The concept of reform based on school choice has not led to substantial improvements in the educational system. What separates the current reform from others is the degree of which millions of American students are suffering, dropping out, or being labeled as failures at an early age. Our children’s futures depend on good and efficient teachers. In every other career field, employees are acknowledged for exceptional contributions and teachers/educators should be no different. The success of our students depends on the success of our educators and should not be determined solely on zip codes. Students are assigned to public schools based upon location and this forces far too many children forced into chronically failing educations when every student should have equal access to excellence in education. There are reformers every day pushing for excellence and equal educational opportunities. The future depends on this. The required assets for success begin with the educational system and those governing the statutes of academia.

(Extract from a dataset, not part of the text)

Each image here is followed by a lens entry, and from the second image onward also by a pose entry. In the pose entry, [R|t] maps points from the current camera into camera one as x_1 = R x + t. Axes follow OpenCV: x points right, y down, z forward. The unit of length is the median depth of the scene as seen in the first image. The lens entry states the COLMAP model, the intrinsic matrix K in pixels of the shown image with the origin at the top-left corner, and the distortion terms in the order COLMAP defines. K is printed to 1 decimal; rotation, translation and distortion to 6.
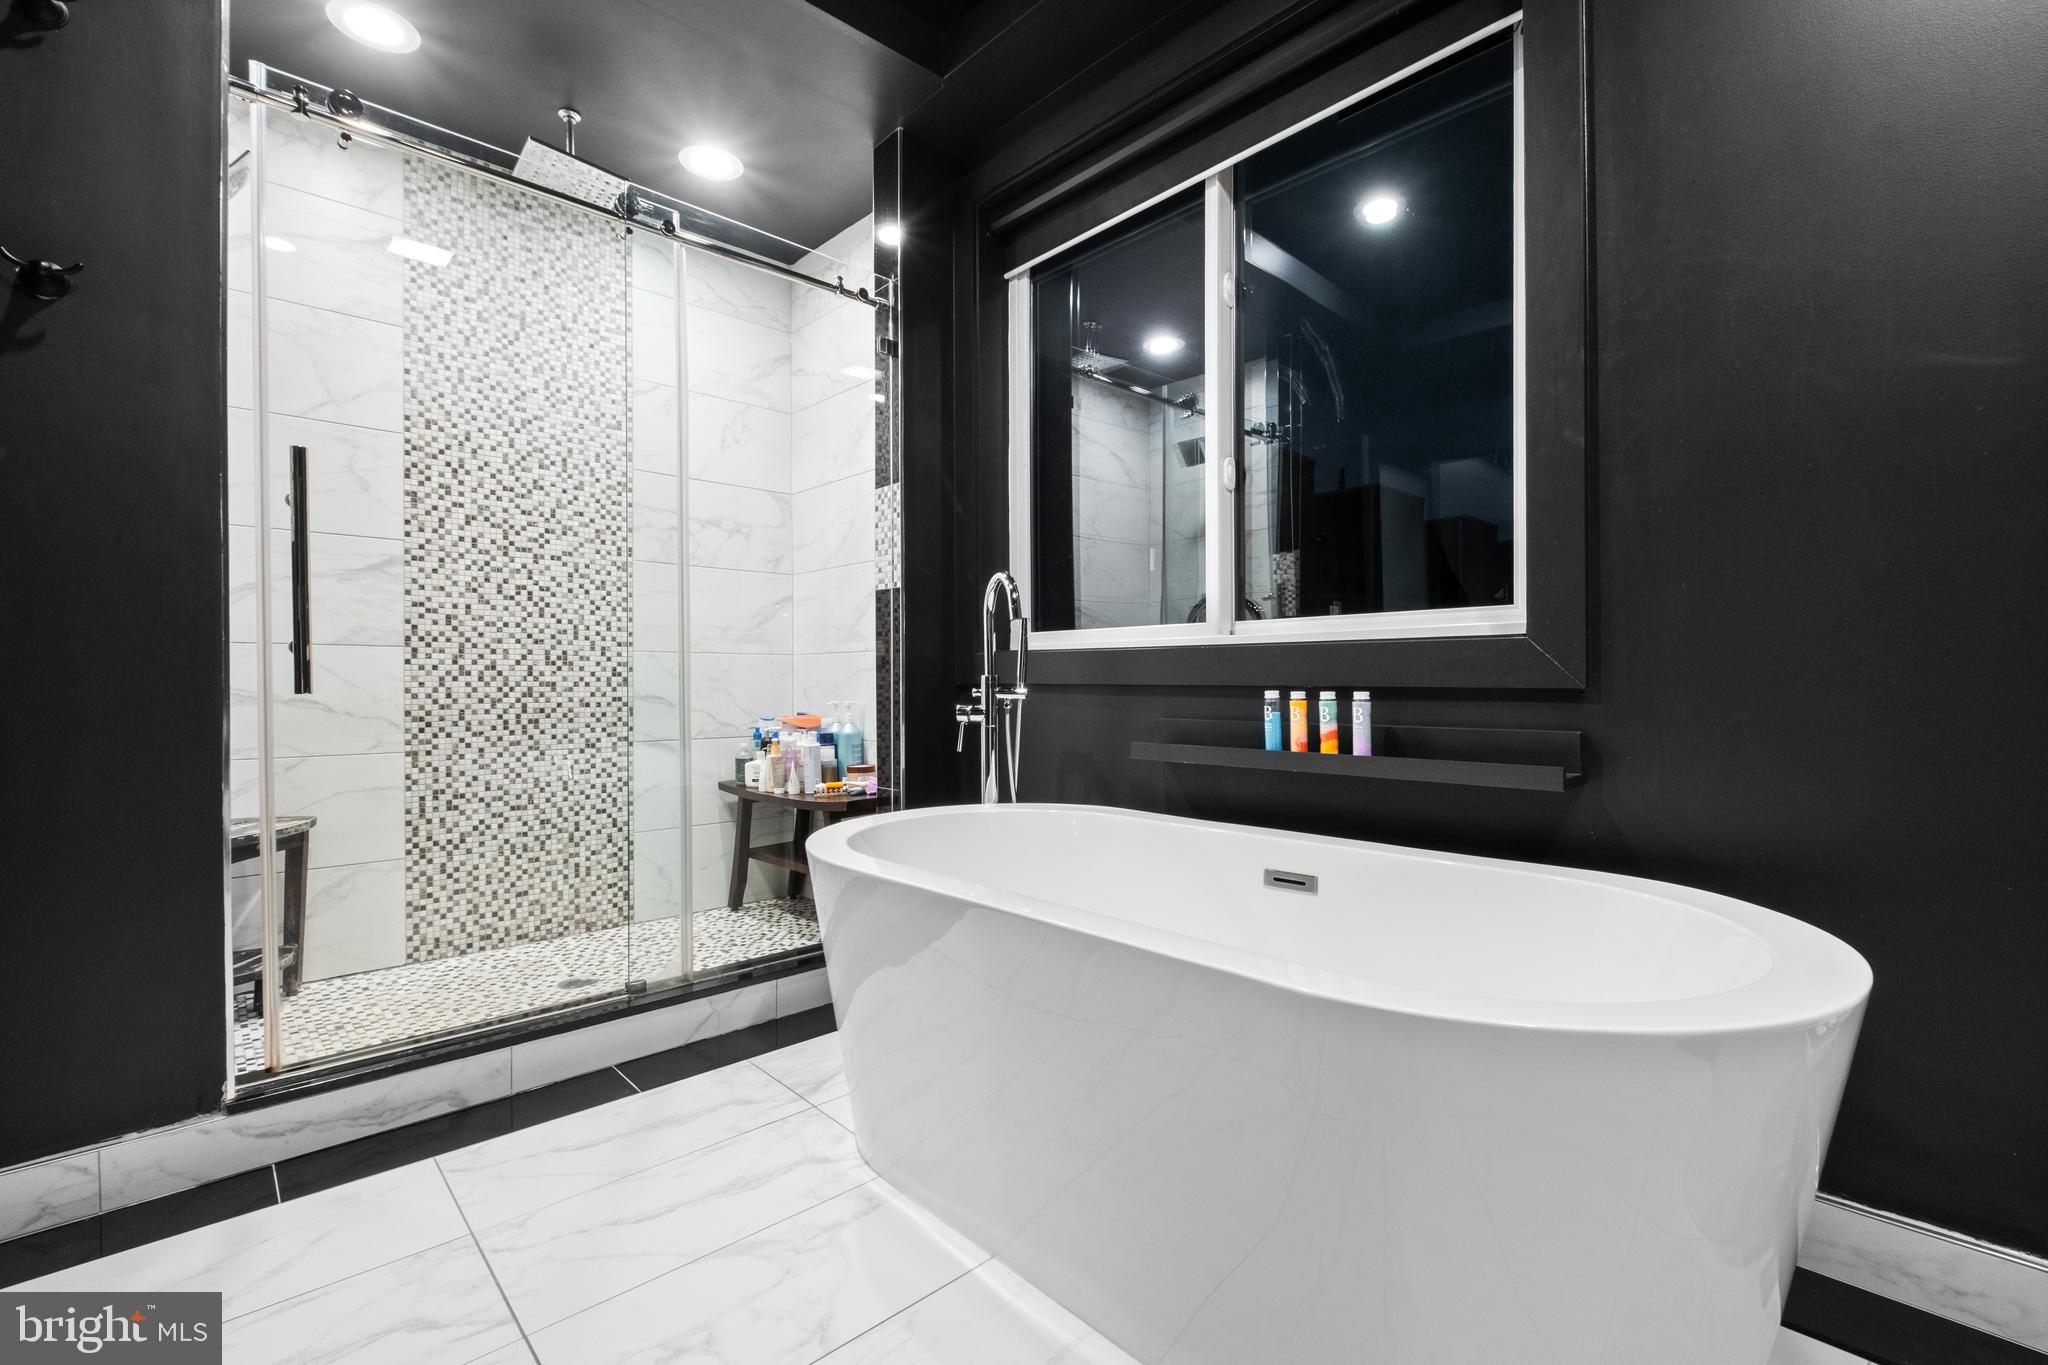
lens RADIAL K [[877.5, 0, 1026.3], [0, 877.5, 682.9], [0, 0, 1]] dist [0.003771, -0.003951]
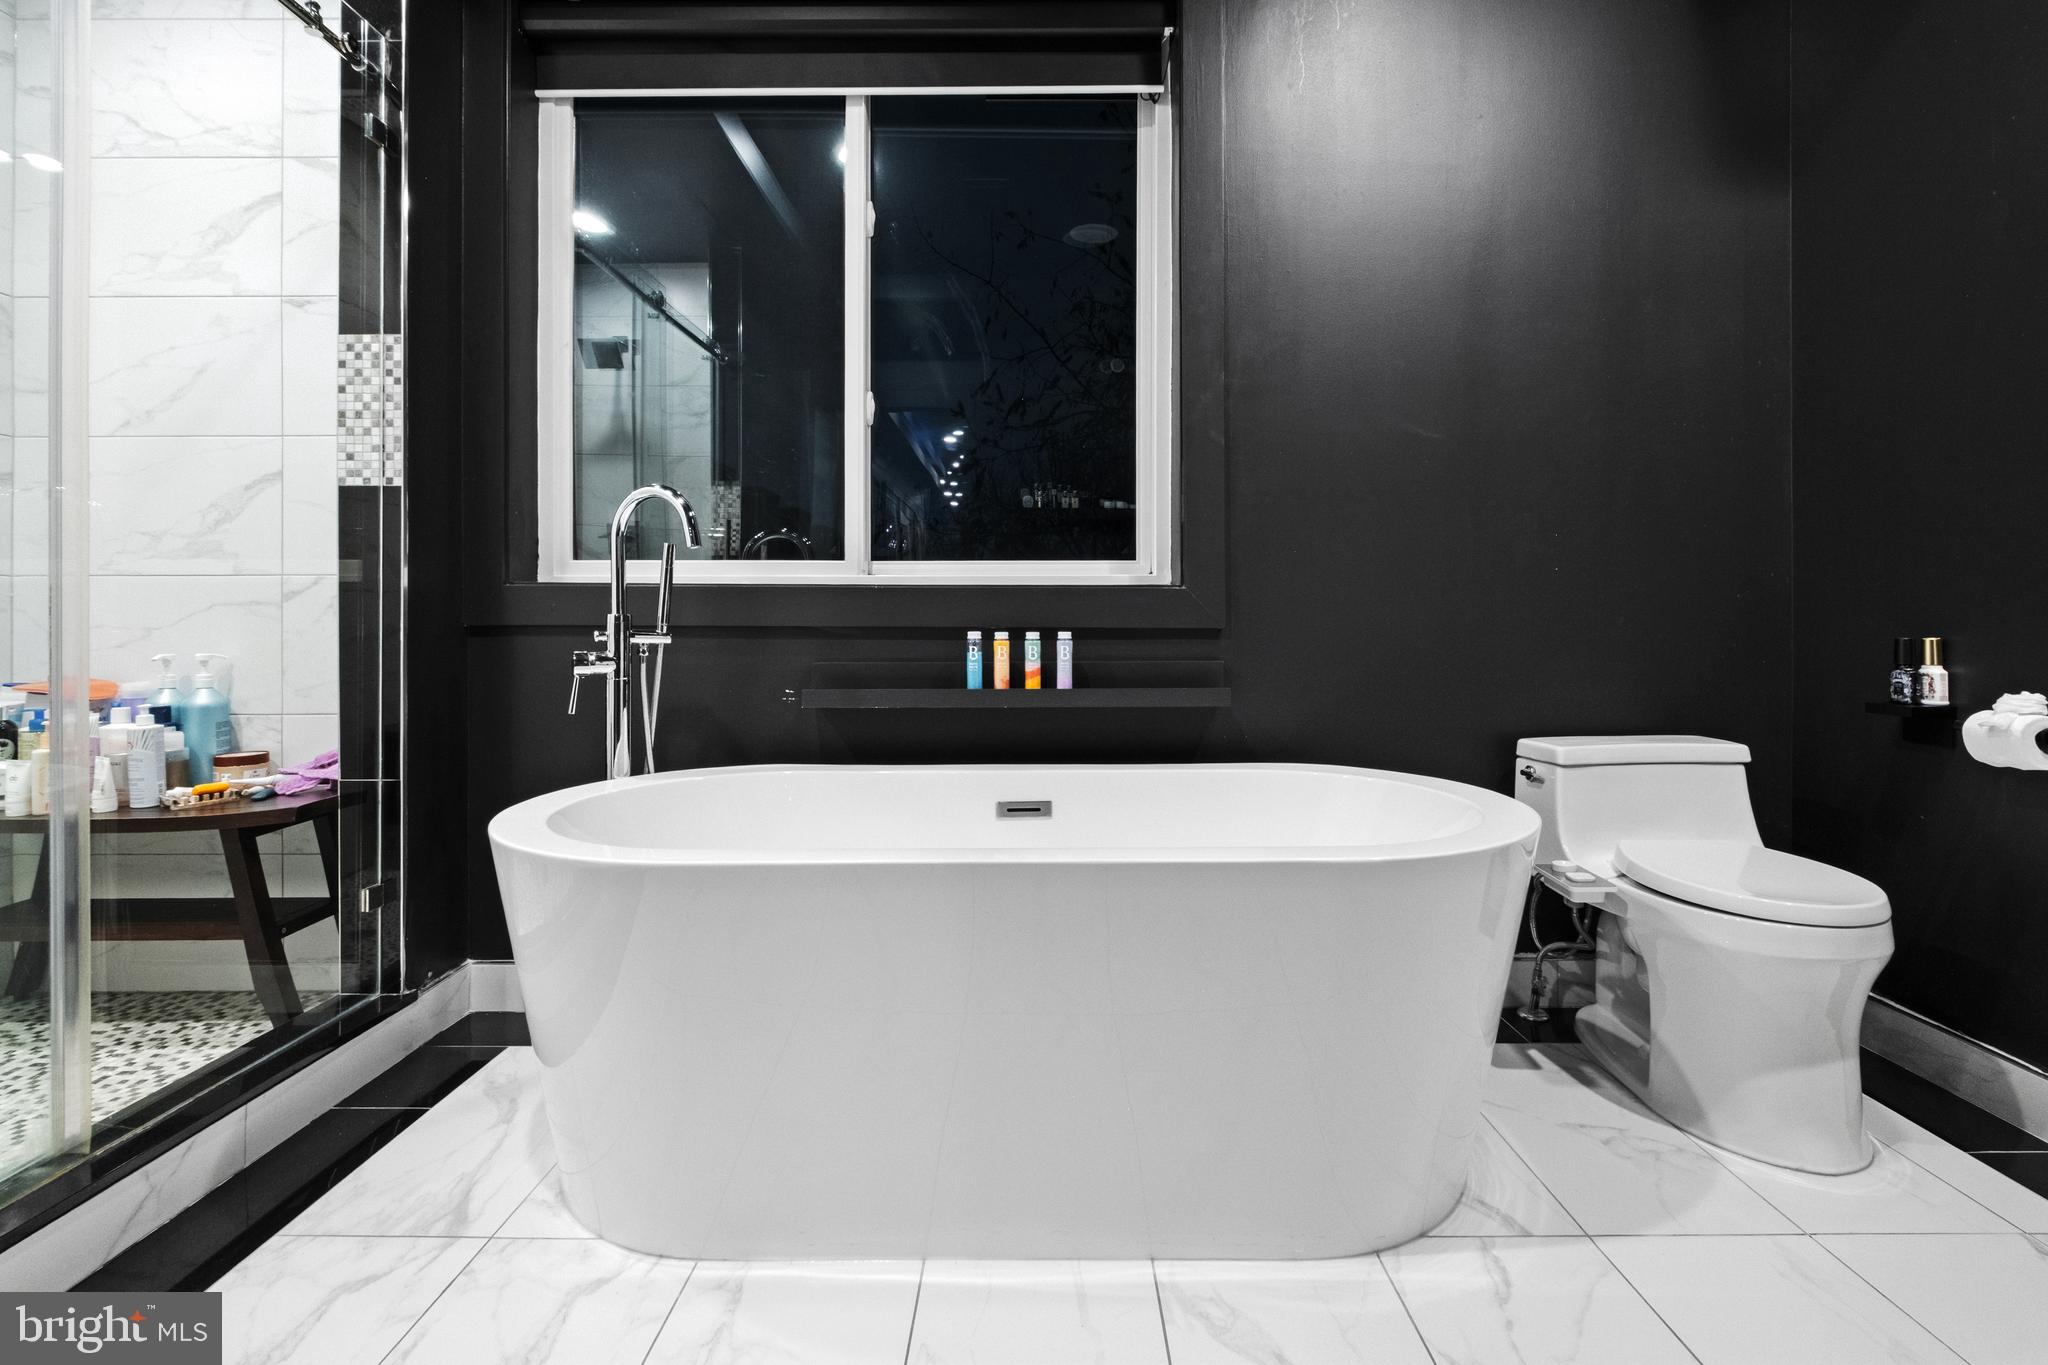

Educators should have the recognition for excellent leadership and alternatively the exposure for weak and insufficient educational skills. The supply and demand for education in our country needs to be re-examined and repaired with haste. Not only will our children face economic challenges for which they will not have the tools to succeed, but also they will be forced into economic change that requires the American jobs currently available for the students of tomorrow to be ripped from their hands and placed into other countries’ power for lack of educational equivalence. Teaching is an art that requires full dedication because without teachers, the world cannot benefit from the likes of doctors, lawyers, etc. We place our children’s futures in the capable hands of educators every day in order to prepare them for the economic whirlwind that beckons at the world. The concept of preparing children to fail is outrageous and no individual who does not have the heart to teach should be allowed in the profession. Good teachers are the heart of success and must be acknowledged. Educational reformation in America’s school system is crucial to the future success of America. We must keep and praise effective teachers and on the other hand, dismiss those who will not be a benefit to the growing and thirsty minds of our nation’s future leaders.